Police officers in the district and across the province continue to do excellent work identifying and targeting criminals, both in the case of persons crimes such as assaults and property crimes such as break and enters.
Due to the fine efforts those officers, residents in Alberta’s rural and urban areas enjoy some of safest and most secure communities in all of Canada.
And now a newly-launched initiative will allow citizens to help police by reporting hate-crimes and hate-motivated incidents, bringing offenders to the attention of police and the courts.
Starting this week, the Online Crime Reporting portal is available on the Alberta RCMP website and through the Alberta RCMP app.
“Alberta RCMP firmly believes in bias-free policing and ensuring that all Albertans feel safe,” says Cpl. Mohamad Khaled, Alberta RCMP Hate Crimes coordinator. “Part of feeling safe is feeling seen and heard, that is why Alberta RCMP works directly with marginalized people and communities to ensure their needs are met.
“It’s important to report hate-motivated incidents and crimes because it allows police to stay informed about what is impacting communities. This is vital in order to provide support and create proactive measures to keep all Albertans safe.”

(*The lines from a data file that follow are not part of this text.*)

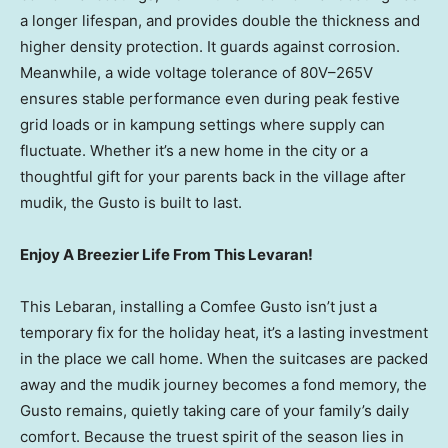
a longer lifespan, and provides double the thickness and
higher density protection. It guards against corrosion.
Meanwhile, a wide voltage tolerance of 80V–265V
ensures stable performance even during peak festive
grid loads or in kampung settings where supply can
fluctuate. Whether it’s a new home in the city or a
thoughtful gift for your parents back in the village after
mudik, the Gusto is built to last.
Enjoy A Breezier Life From This Levaran!
This Lebaran, installing a Comfee Gusto isn’t just a
temporary fix for the holiday heat, it’s a lasting investment
in the place we call home. When the suitcases are packed
away and the mudik journey becomes a fond memory, the
Gusto remains, quietly taking care of your family’s daily
comfort. Because the truest spirit of the season lies in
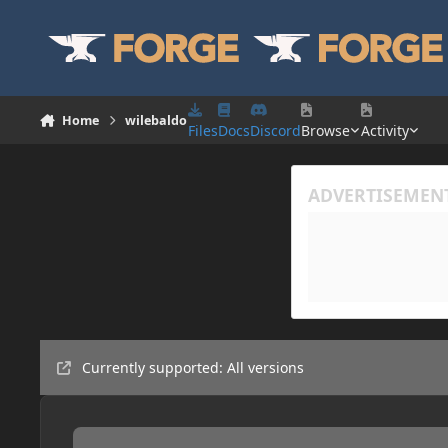
Skip to content
Home
wilebaldo
Files
Docs
Discord
Browse
Activity
Currently supported: All versions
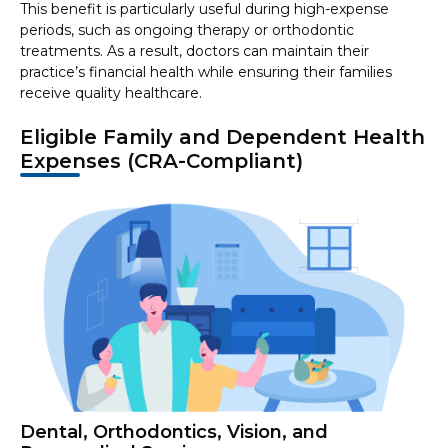
This benefit is particularly useful during high-expense
periods, such as ongoing therapy or orthodontic
treatments. As a result, doctors can maintain their
practice’s financial health while ensuring their families
receive quality healthcare.
Eligible Family and Dependent Health
Expenses (CRA-Compliant)
Dental, Orthodontics, Vision, and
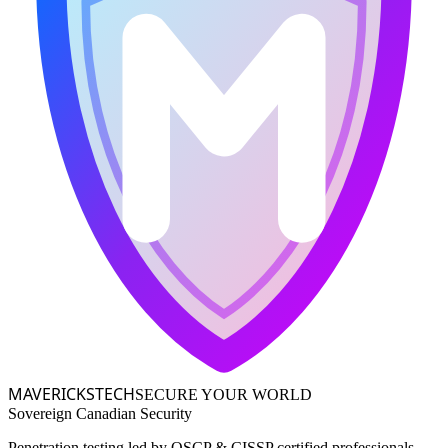
MAVERICKS
TECH
SECURE YOUR WORLD
Sovereign Canadian Security
Penetration testing led by OSCP & CISSP certified professionals,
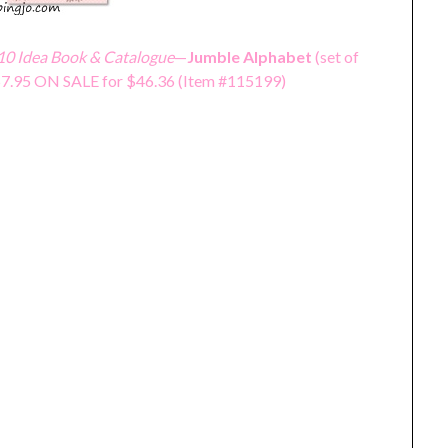
0 Idea Book & Catalogue
—
Jumble Alphabet
(set of
$57.95 ON SALE for $46.36 (Item #115199)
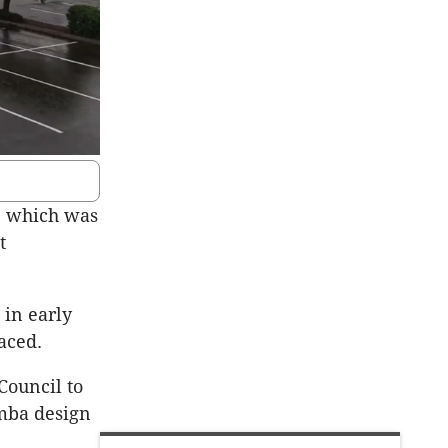
, which was
t
 in early
aced.
Council to
amba design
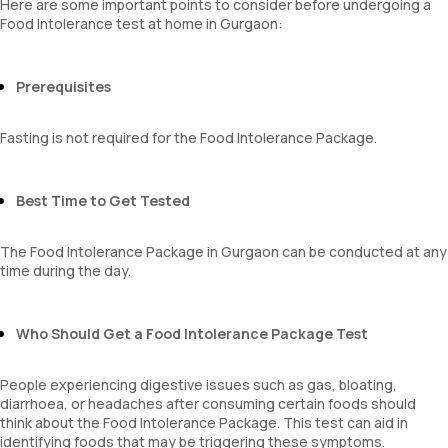
Here are some important points to consider before undergoing a
Food Intolerance test at home in Gurgaon:
Prerequisites
Fasting is not required for the Food Intolerance Package.
Best Time to Get Tested
The Food Intolerance Package in Gurgaon can be conducted at any
time during the day.
Who Should Get a Food Intolerance Package Test
People experiencing digestive issues such as gas, bloating,
diarrhoea, or headaches after consuming certain foods should
think about the Food Intolerance Package. This test can aid in
identifying foods that may be triggering these symptoms.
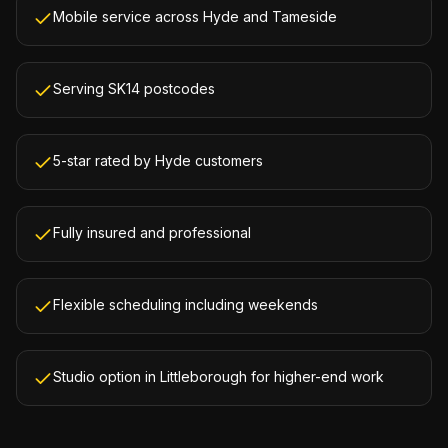
Mobile service across Hyde and Tameside
Serving SK14 postcodes
5-star rated by Hyde customers
Fully insured and professional
Flexible scheduling including weekends
Studio option in Littleborough for higher-end work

A hate-crime is an criminal offence motivated by bias, or prejudice towards a person or group based on colour, race, religion, national or ethnic origin, age, sex, sexual identity, gender identity or expression, mental or physical disability, or any other similar factor.
The new reporting option allows for the gathering of information about hate-motivated incidents, information about subjects involved in hateful activities, as well as opportunities for intervention to prevent the escalation of hateful behaviour, he said.
To report a hate crime, dial 911 if you are in immediate danger. Otherwise call a local detachment’s non-emergency line, visit in person, or use the handy new Online Crime Reporting portal.
Citizens helping police fight rising hate crime levels in Alberta will make the province safer for everyone.